Get "https://104.21.37.62:8448/_matrix/key/v2/server": context deadline exceeded (Client.Timeout exceeded while awaiting headers)Get "https://172.67.205.6:8448/_matrix/key/v2/server": context deadline exceeded (Client.Timeout exceeded while awaiting headers)Get "https://[2606:4700:3030::6815:253e]:8448/_matrix/key/v2/server": dial tcp [2606:4700:3030::6815:253e]:8448: i/o timeout (Client.Timeout exceeded while awaiting headers)Get "https://[2606:4700:3032::ac43:cd06]:8448/_matrix/key/v2/server": context deadline exceeded (Client.Timeout exceeded while awaiting headers)

francislavoie · February 10, 2023, 3:08am

How do you have CloudFlare configured? If CloudFlare makes HTTP requests to your server, then Caddy will serve it a redirect.

Eschguy · February 10, 2023, 2:42pm

It’s the same for all my services: Cloudflare proxied with HTTPS rewrites on all requests.

Eschguy · February 13, 2023, 4:46pm

I turned off Cloudflare’s proxy and it’s still timing out after 10 redirects…

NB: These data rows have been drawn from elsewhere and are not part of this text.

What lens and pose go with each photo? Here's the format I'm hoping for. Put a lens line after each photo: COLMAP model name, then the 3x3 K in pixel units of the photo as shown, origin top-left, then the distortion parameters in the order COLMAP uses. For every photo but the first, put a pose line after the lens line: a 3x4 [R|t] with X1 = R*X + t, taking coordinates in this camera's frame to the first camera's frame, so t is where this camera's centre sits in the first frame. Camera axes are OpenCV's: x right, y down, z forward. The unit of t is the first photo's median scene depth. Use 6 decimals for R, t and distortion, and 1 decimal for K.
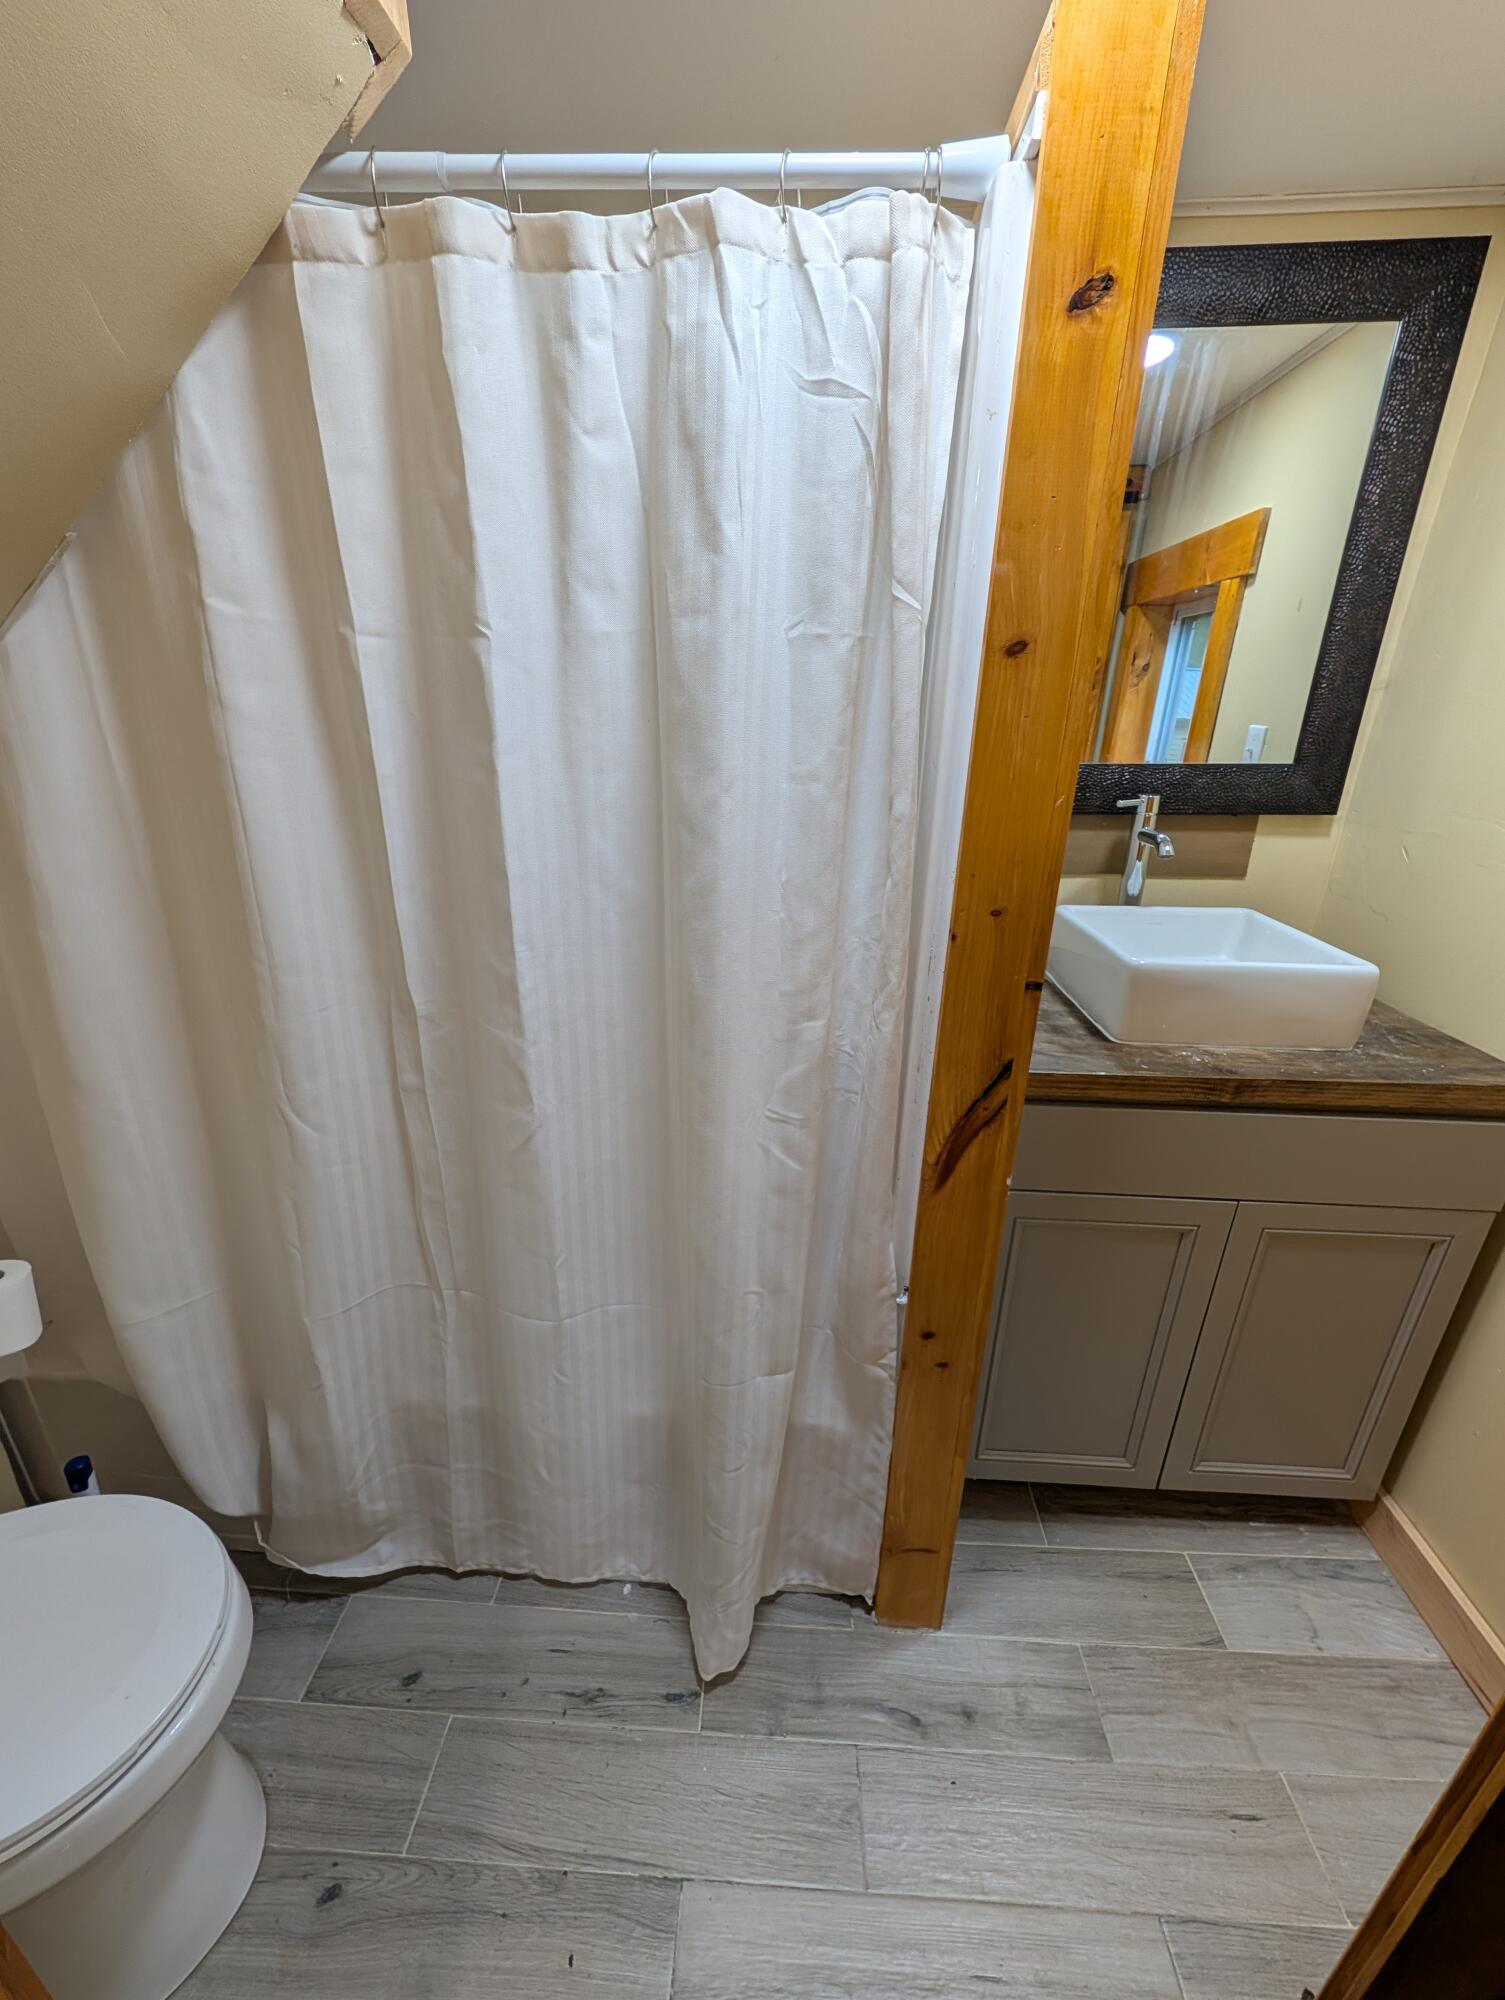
lens RADIAL K [[769.1, 0, 755.1], [0, 769.1, 999.3], [0, 0, 1]] dist [0.000788, 0.000236]
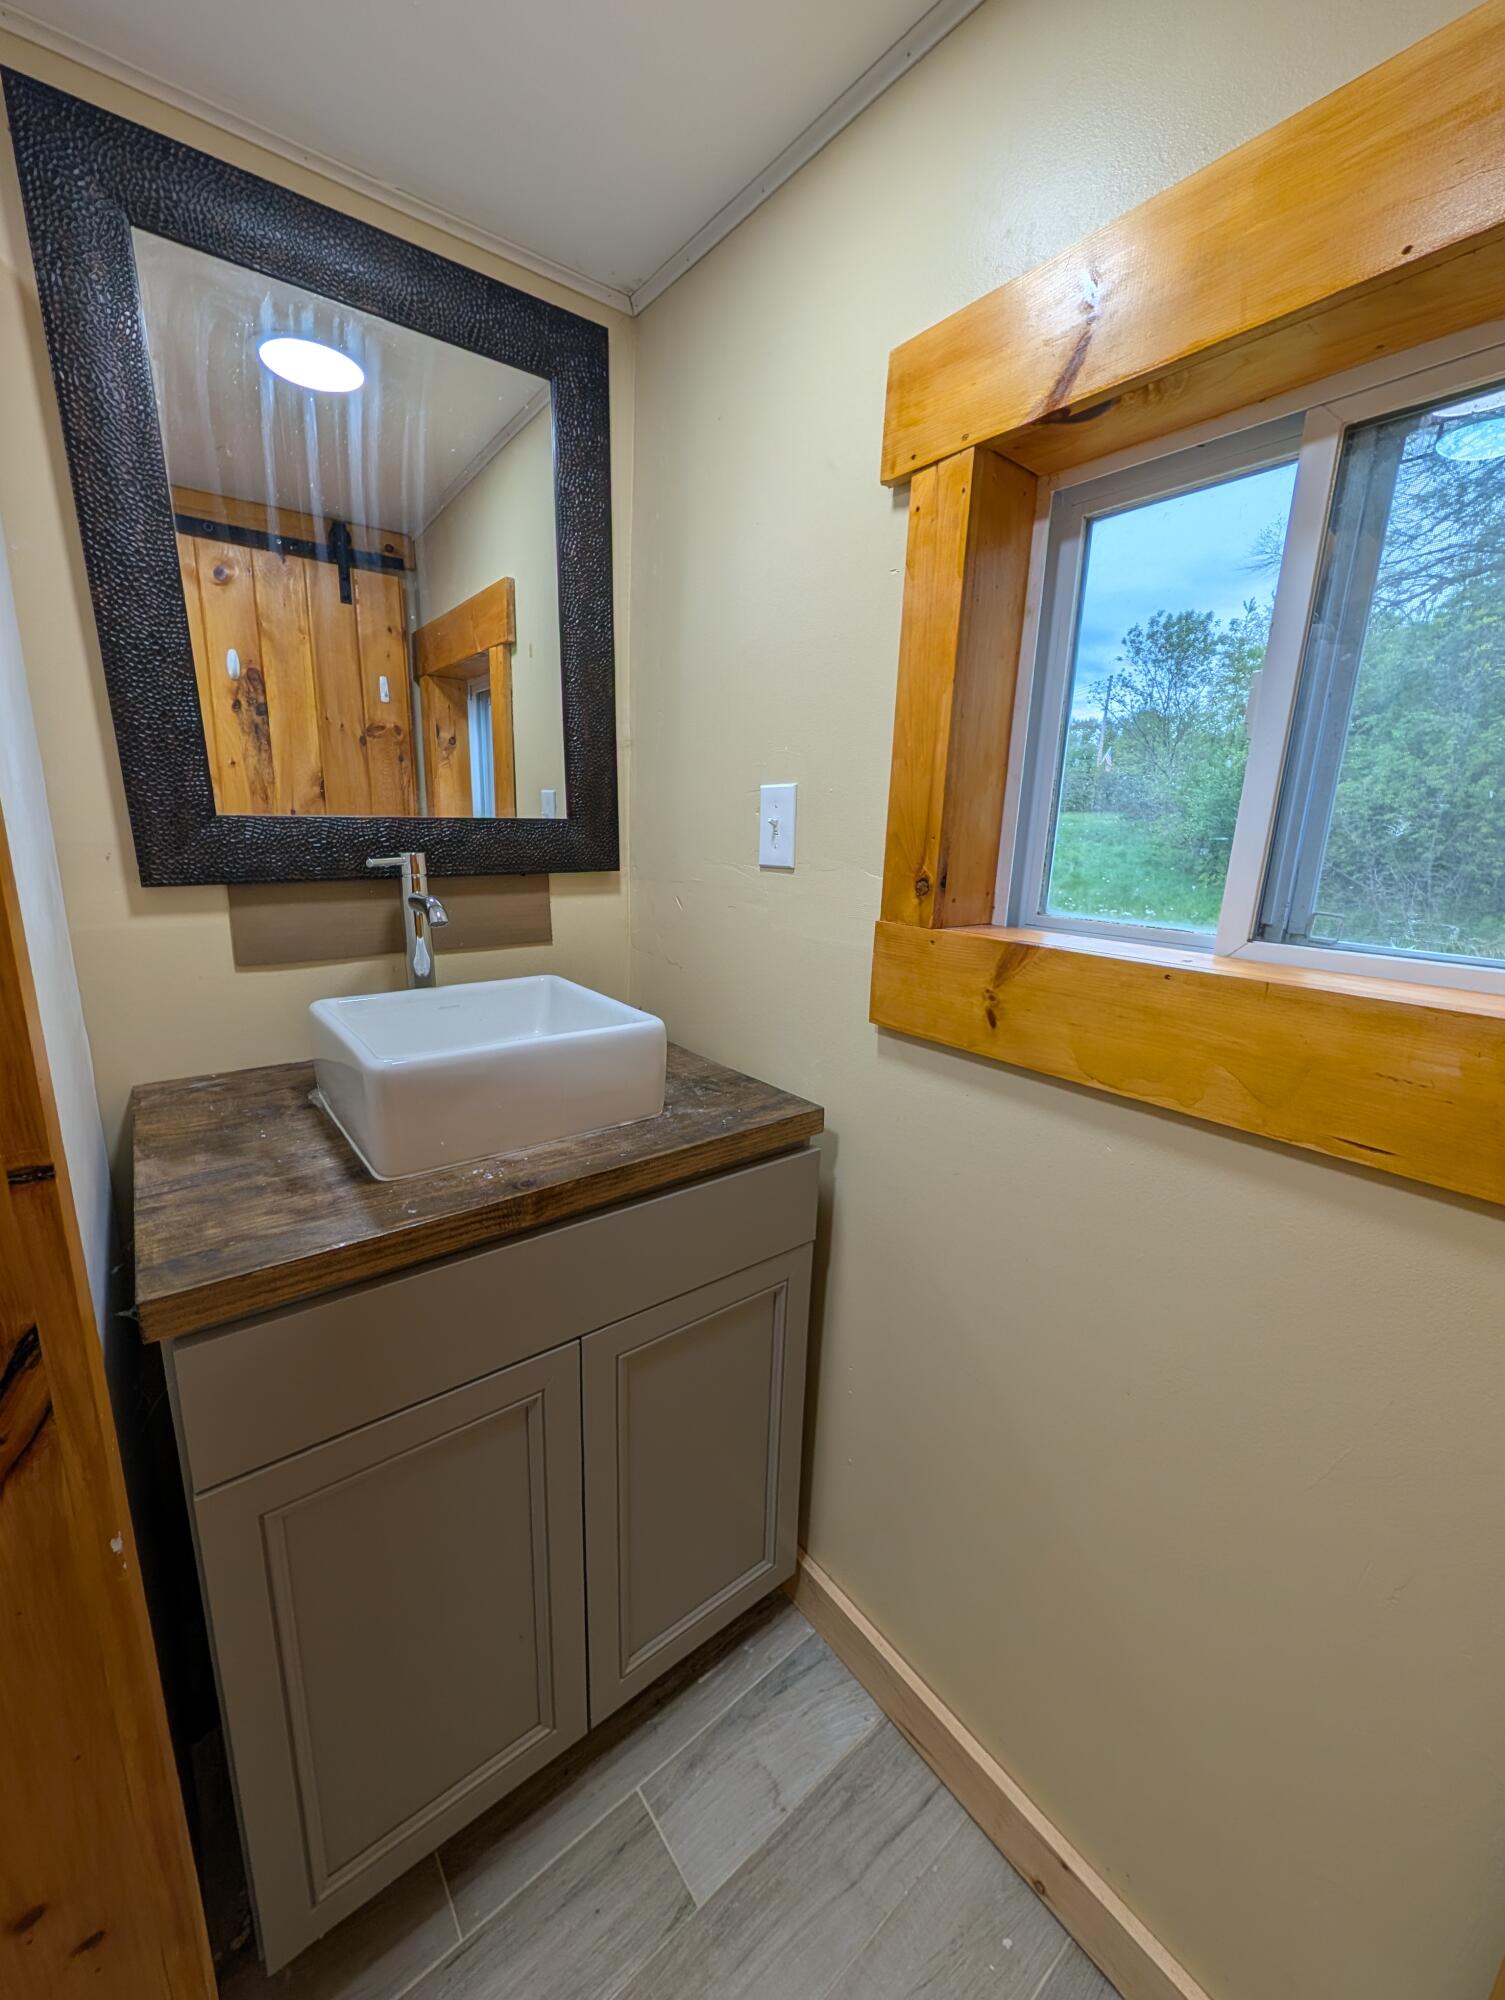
lens RADIAL K [[769.1, 0, 748.7], [0, 769.1, 999.6], [0, 0, 1]] dist [0.000788, 0.000236]
pose [[0.755954, -0.139812, 0.639520, 0.301831], [0.215649, 0.975583, -0.041629, -0.005221], [-0.618085, 0.169381, 0.767646, 0.230289]]
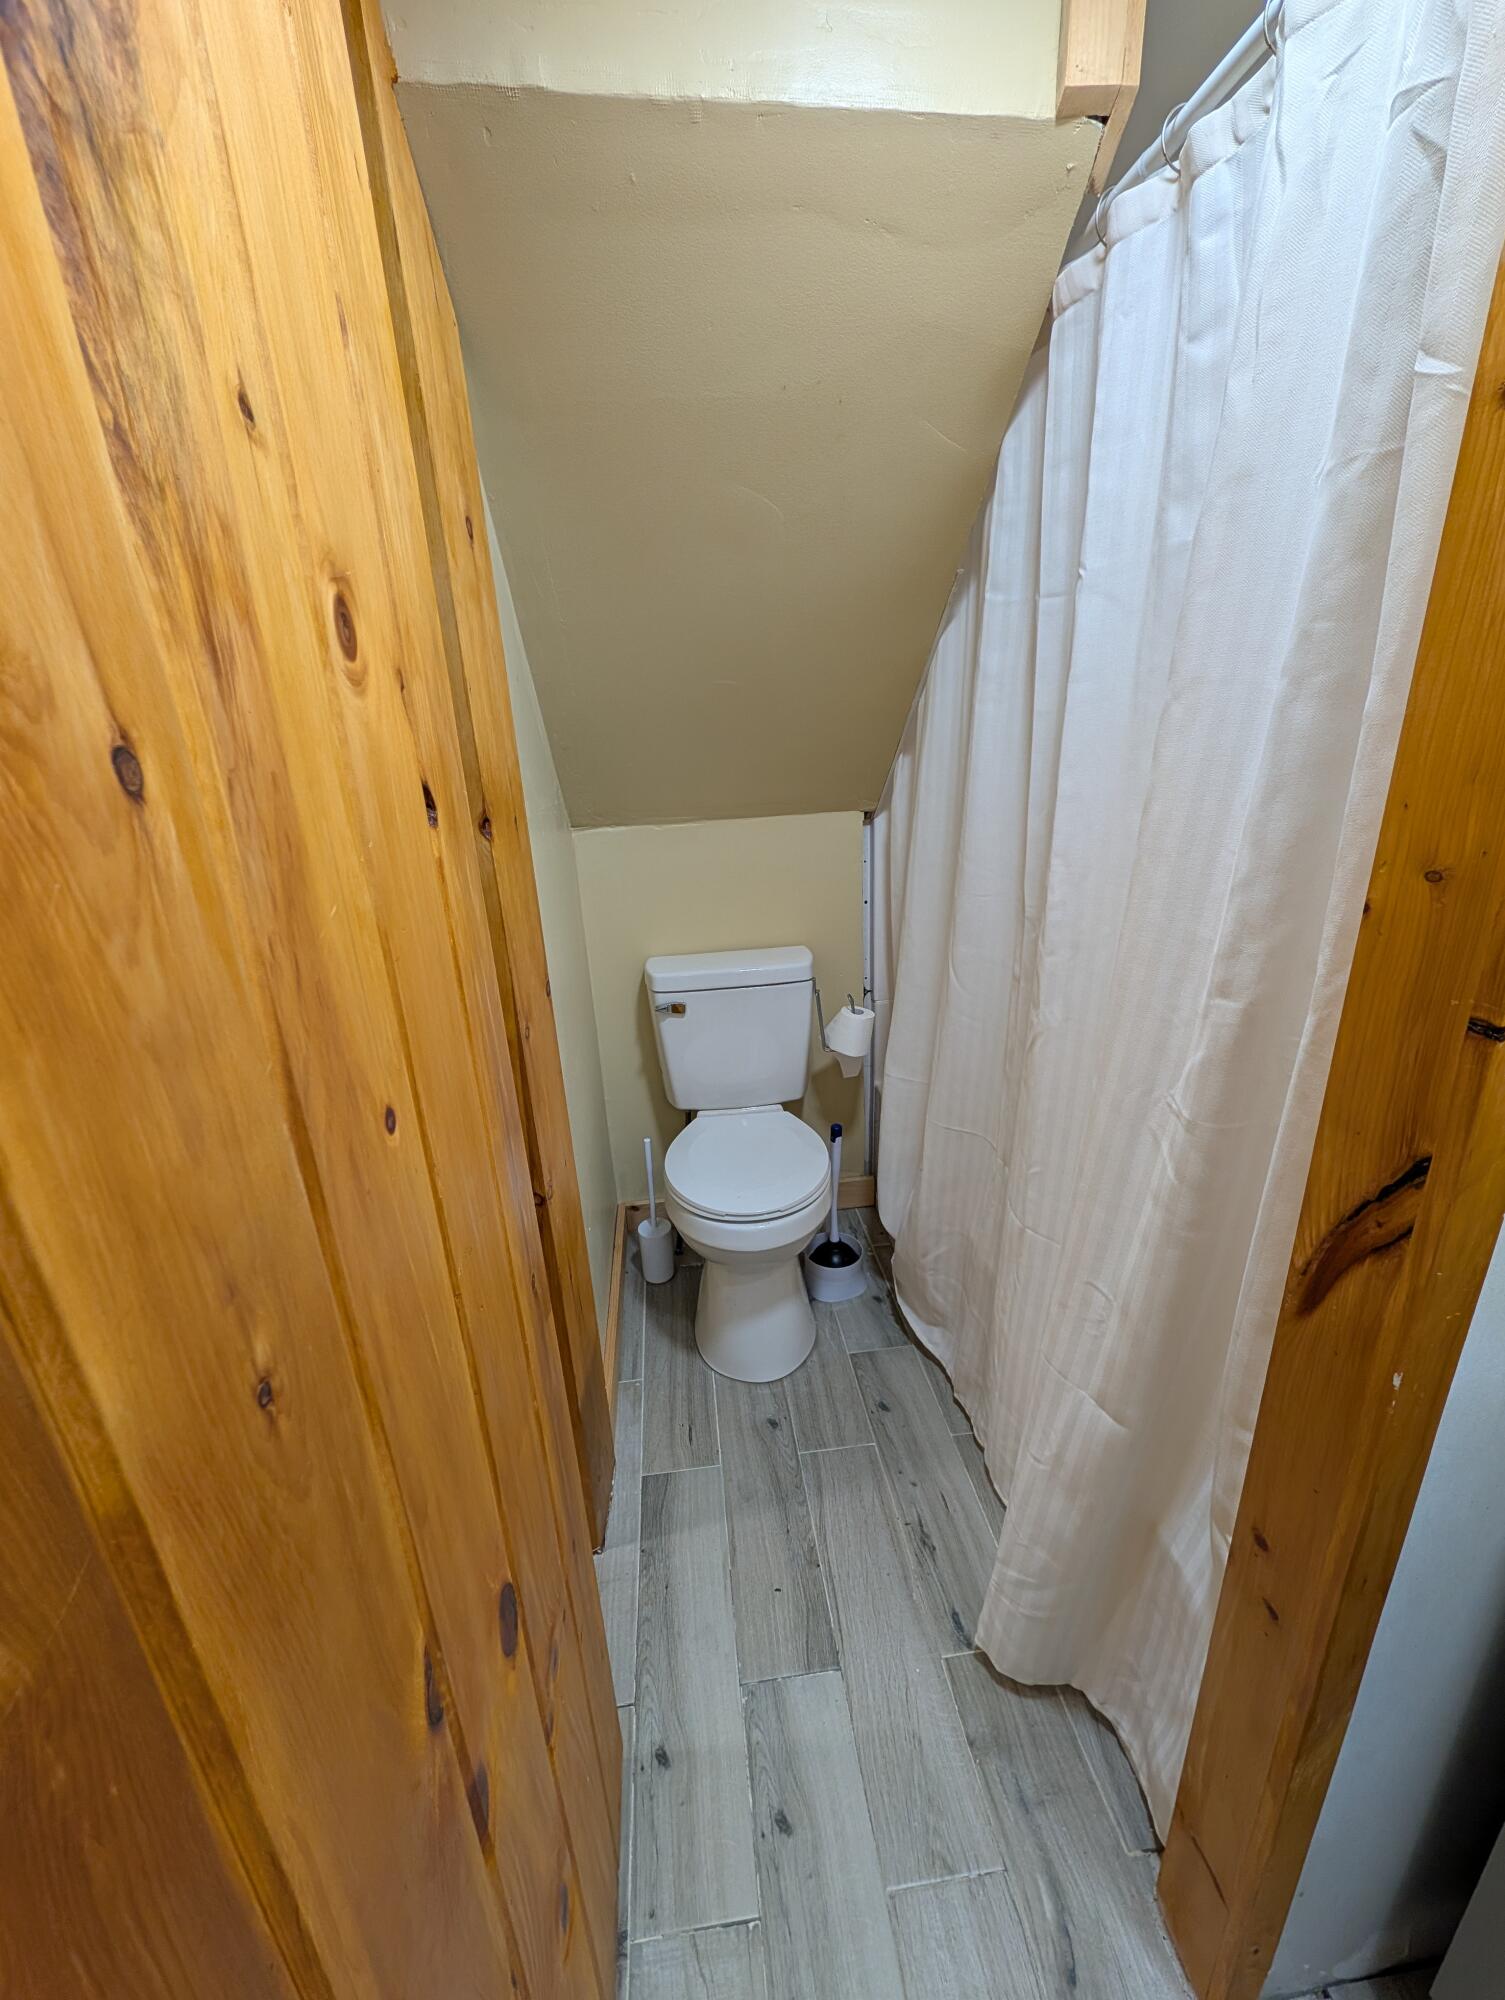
lens RADIAL K [[769.1, 0, 757.5], [0, 769.1, 999.9], [0, 0, 1]] dist [0.000788, 0.000236]
pose [[0.166866, 0.287933, -0.943001, 0.568176], [-0.309157, 0.923458, 0.227260, -0.001239], [0.936257, 0.253613, 0.243110, 0.294174]]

emilylange · February 13, 2023, 7:12pm

Check your Cloudflare Zone’s SSL/TLS settings.
The “encryption mode” should be set to Full (strict).

Use https://dash.cloudflare.com/?to=/:account/:zone/ssl-tls as a hotlink to those settings.

Eschguy · February 13, 2023, 7:30pm

That seems to have done it, I had it at Full and have changed it to Full (strict) and now the Federation Tester is coming back positive and I am able to see the rooms at Matrix.org

A huge THANK YOU to both you and @francislavoie, this has definitely been a journey and learning experience.

system · March 15, 2023, 7:30pm

This topic was automatically closed 30 days after the last reply. New replies are no longer allowed.